### Required work
In the data below, locate each line with the word "middle" and list it.
· · · · ·
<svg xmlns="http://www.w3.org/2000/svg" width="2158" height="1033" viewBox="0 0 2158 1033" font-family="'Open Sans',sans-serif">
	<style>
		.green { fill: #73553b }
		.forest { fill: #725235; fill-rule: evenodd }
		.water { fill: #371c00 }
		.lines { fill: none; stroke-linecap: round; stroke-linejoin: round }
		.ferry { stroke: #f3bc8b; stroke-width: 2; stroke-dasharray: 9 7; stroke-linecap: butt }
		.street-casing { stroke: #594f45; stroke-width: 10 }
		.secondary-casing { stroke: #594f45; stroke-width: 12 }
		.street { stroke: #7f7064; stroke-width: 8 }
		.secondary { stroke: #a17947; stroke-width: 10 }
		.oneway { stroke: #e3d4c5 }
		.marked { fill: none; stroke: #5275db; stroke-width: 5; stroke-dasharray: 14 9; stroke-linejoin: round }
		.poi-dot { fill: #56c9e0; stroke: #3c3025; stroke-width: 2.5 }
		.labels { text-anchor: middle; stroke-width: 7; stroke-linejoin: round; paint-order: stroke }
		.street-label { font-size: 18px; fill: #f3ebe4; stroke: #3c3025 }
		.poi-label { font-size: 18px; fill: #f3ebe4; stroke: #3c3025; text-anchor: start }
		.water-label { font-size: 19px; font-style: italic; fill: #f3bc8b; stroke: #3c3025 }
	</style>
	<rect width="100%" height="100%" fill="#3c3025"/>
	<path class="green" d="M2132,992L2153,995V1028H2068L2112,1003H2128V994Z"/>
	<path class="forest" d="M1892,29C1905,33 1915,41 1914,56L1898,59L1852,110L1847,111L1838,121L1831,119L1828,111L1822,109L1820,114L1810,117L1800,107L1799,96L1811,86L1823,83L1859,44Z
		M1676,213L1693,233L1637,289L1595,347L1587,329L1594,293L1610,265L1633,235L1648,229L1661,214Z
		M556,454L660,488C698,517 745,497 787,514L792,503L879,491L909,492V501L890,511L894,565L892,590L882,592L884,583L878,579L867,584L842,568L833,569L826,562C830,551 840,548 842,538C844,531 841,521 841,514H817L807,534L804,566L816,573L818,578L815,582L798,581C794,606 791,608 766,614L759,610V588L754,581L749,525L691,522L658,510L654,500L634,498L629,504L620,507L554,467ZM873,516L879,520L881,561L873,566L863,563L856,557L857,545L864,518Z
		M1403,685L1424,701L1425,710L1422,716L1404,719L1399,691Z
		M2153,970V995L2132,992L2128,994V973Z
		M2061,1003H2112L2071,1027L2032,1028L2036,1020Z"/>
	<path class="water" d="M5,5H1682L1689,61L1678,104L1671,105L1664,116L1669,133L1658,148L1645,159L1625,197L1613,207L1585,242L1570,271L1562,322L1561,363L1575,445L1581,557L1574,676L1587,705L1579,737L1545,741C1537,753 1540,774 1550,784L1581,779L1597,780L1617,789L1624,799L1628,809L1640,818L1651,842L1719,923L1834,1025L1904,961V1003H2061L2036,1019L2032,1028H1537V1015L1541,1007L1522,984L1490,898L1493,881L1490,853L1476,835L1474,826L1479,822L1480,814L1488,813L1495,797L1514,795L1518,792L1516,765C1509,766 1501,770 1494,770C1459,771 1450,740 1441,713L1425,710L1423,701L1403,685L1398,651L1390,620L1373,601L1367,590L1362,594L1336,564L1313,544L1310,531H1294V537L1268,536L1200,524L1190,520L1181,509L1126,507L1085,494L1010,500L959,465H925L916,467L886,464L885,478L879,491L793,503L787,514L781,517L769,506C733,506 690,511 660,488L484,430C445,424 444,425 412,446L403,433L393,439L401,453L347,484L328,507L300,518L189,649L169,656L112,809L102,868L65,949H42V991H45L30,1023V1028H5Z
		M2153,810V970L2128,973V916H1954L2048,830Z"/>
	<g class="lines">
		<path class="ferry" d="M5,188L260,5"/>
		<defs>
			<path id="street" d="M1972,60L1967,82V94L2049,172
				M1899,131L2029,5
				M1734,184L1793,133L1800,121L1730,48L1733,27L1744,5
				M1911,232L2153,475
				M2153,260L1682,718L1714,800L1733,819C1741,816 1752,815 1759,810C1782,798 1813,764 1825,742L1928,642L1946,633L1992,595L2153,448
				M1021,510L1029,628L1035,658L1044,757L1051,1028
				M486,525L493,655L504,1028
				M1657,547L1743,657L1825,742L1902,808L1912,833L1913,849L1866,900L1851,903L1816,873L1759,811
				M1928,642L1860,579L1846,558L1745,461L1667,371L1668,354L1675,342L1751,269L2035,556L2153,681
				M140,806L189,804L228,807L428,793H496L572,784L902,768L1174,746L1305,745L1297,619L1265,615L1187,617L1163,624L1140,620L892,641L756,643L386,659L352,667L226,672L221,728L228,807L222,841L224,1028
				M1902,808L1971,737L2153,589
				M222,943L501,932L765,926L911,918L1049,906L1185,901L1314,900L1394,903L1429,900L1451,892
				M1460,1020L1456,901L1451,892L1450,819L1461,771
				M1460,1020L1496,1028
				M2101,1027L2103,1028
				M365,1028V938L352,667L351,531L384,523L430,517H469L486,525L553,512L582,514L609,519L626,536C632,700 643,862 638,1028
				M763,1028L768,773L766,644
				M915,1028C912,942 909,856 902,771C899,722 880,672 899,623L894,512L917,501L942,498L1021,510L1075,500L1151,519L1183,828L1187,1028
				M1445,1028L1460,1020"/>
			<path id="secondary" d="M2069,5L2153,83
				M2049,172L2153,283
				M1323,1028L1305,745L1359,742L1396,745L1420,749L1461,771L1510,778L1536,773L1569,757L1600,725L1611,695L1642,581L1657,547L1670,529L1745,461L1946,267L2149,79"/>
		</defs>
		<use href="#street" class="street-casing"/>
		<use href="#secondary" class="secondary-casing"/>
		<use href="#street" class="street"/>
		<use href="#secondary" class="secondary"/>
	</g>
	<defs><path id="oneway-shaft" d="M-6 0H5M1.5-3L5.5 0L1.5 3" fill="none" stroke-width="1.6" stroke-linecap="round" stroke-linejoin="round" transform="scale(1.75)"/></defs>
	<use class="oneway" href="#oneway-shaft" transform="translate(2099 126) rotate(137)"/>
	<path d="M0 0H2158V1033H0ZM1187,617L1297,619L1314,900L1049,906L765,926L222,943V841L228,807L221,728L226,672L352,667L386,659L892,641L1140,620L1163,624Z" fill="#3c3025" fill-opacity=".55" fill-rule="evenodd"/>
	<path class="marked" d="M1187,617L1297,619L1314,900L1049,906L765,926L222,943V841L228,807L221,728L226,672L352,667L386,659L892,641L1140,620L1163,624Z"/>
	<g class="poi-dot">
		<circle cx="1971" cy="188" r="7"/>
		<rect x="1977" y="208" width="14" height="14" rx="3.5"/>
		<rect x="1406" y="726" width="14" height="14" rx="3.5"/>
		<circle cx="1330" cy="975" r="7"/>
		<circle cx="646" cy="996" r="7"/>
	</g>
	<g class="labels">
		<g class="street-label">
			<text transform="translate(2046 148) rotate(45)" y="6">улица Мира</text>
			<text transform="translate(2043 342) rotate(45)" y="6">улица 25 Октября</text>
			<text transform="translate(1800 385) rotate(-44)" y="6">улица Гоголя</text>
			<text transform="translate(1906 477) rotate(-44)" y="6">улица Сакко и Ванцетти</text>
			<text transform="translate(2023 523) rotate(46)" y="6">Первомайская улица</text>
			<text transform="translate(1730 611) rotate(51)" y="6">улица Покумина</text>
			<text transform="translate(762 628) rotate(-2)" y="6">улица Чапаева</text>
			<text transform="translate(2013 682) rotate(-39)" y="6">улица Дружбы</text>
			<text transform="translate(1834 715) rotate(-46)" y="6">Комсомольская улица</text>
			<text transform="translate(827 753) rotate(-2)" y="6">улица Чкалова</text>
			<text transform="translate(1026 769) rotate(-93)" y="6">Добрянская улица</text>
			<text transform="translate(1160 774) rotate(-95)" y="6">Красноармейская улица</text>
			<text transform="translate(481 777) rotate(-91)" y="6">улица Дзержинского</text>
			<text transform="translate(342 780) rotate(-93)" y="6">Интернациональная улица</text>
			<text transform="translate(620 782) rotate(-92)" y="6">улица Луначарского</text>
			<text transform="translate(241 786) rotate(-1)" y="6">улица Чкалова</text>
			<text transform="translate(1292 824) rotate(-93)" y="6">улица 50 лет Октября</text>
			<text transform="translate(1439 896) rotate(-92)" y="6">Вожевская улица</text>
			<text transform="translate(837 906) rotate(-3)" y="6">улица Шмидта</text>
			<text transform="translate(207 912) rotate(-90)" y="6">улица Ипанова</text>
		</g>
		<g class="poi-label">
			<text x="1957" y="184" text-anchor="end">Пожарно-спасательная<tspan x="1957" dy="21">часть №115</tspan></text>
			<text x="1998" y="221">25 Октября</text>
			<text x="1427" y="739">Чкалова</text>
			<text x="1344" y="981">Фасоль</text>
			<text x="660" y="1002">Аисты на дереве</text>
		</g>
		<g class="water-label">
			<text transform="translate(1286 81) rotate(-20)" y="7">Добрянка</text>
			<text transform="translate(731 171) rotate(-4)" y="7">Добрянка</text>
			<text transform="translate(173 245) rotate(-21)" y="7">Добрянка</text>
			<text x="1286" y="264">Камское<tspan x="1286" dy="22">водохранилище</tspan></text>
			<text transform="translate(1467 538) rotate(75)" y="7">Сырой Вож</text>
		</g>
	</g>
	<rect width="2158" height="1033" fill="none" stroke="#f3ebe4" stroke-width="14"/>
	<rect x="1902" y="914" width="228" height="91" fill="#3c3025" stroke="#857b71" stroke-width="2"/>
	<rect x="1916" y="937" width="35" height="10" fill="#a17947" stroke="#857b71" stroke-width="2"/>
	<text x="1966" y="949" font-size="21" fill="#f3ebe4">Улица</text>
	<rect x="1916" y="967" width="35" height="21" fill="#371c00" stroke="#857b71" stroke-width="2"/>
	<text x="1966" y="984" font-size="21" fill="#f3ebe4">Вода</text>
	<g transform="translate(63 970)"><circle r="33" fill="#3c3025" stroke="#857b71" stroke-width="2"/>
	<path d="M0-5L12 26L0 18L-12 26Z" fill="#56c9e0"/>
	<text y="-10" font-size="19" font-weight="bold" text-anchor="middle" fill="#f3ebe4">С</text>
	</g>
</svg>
· · · · ·
### Written response
		.labels { text-anchor: middle; stroke-width: 7; stroke-linejoin: round; paint-order: stroke }
	<text y="-10" font-size="19" font-weight="bold" text-anchor="middle" fill="#f3ebe4">С</text>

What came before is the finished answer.